An interview with Julian Walker by Richard Edwards
The artist approached this commission with a question, which is how do we understand, how do we give ourselves tools to understand, the nature of the identity of this place. It is very much picking up on the concept of place, what does place mean, when you apply it to this spot which has got such a history of change; and there were things that from his experience, which is a clear lack of experience of this place. If you don’t come from Greenwich then it is not a place you would go to. He could remember once a couple of years ago taking his children to the National Maritime Museum and getting off at North Greenwich by mistake, and it was like the place you came to by mistake. His only other experience was coming through the Blackwall tunnel.
If you look at the shape of the river, it is a bit liking saying this place is like the underarm of London, the place that doesn’t really go anywhere really. It is almost like a hidden place, and that is quite crucial to what has happened here over the years, which is that it is a place to try out stuff. It was once marshes, and a place where they could put the magazine store so the ships that came down river from Deptford and Rotherhithe could pick up their gunpowder here, because it didn’t matter if the place got blown up. People eventually complained about the gunpowder store and had it moved. Since then there has been heavy industry, the gas works, the sulphuric acid works, and the munitions works. It has been a place where these rather unpleasant things have happened. It was quite a surprise to do the research and find out that sort of thing happened within London and that it was really so close to the centre of London. So there is a ground of change that goes on and on, and of things being slightly shifted away to an area that in a way didn’t matter so much.

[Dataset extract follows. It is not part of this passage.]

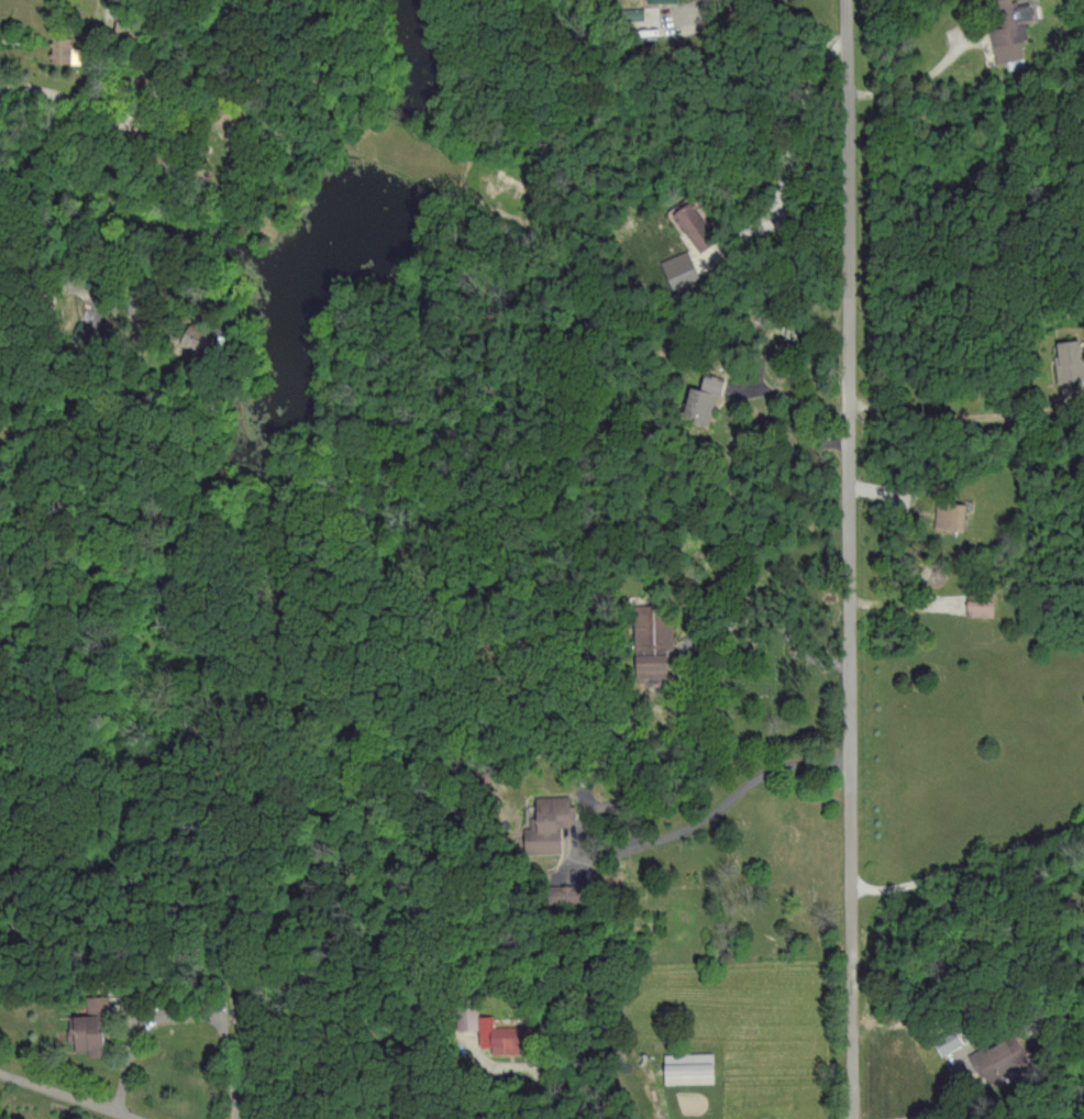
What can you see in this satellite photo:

So these are the two concepts that Julian worked with, the idea of change and how you understand change, how do you look at now within that framework, and how do deal with the products of these rather unpleasant activities that are going on. That gave him the sense of justification to work with rubbish, this reject stuff if you like, stuff picked up off the ground, and to say if change is the identity of this place how to work with that idea. How to convey the idea that now is just a point in a continuum of change. If you look at the development of things in the past and how things become obsolete in different ways, and there being gaps or distances between two points in the past - if you project this into the future then you can say things will change in the future, so there are indications of how things may change in the future. The main point he wanted to convey was the idea that for all of these pasts, all of these points in the past, there was a time when they were now, and so that now will go on being part of that process of change.
Some of the stories are sad stories. It is the nature of human life that what is recorded most is death. What we document most is when people die – we may not know when they are born but we will know to the hour when they died because of what they do during their life. You are continually going through stories of things disappearing, people dying, people being killed, and a lot of the records are of plague death, death in war, records of crimes, and so on. There are some incredibly sad stories. There are certain conventions that Julian follows. One is when he wants an object to work with someone who has been killed in an air raid he uses a piece of molten glass. Another is when someone has been recorded as an anonymous death he uses a feather. There is a record of someone buried in Greenwich in the 17th century and what is recorded is that he was a strange boy, which means he was a boy who came from outside the parish, and died, and the parish had the responsibility of burying him. That is the only thing that is left – it is really like a feather in that they can just be blown away. So the nature of making this work meant that he had to engage with all these stories and there are something like 1800 of the cards, and of those half of them are individual stories about people. It would sound a bit of a cliché to say you get to know these people, but you invent things, you invent your reaction to them and it is still a valid reaction to them because you are inventing it from the data you have available, and the experience you bring to that story. On the other hand it is perfectly valid for other people to come and say - actually this work is about this and not about that. When you put your work into the public space and the public domain you are entirely leaving it open for people to bring their own stories to it and for them to say what they think it is about. In the sense, the work is visually an aggressively low-tech piece of work in a high - tech environment.
One of the things that is key to this idea is ‘how does space become place?’ It is to do with events – space plus event makes place. That is what the geographer Doreen Massey has written about – how this continues your concept of what the place is – it is continually being negotiated as different people come through and different activities. And as the land itself changes. Where we were standing 500 years ago would have been the banks of the Thames and if you had looked south all you would have seen would be marshland. Now it is fit enough to build these enormous things. The extraordinary thing about this land is that people have pulled it up, dug into it, built on top of it, filled up the holes, pulled down the buildings, more or less continuously for 500 years.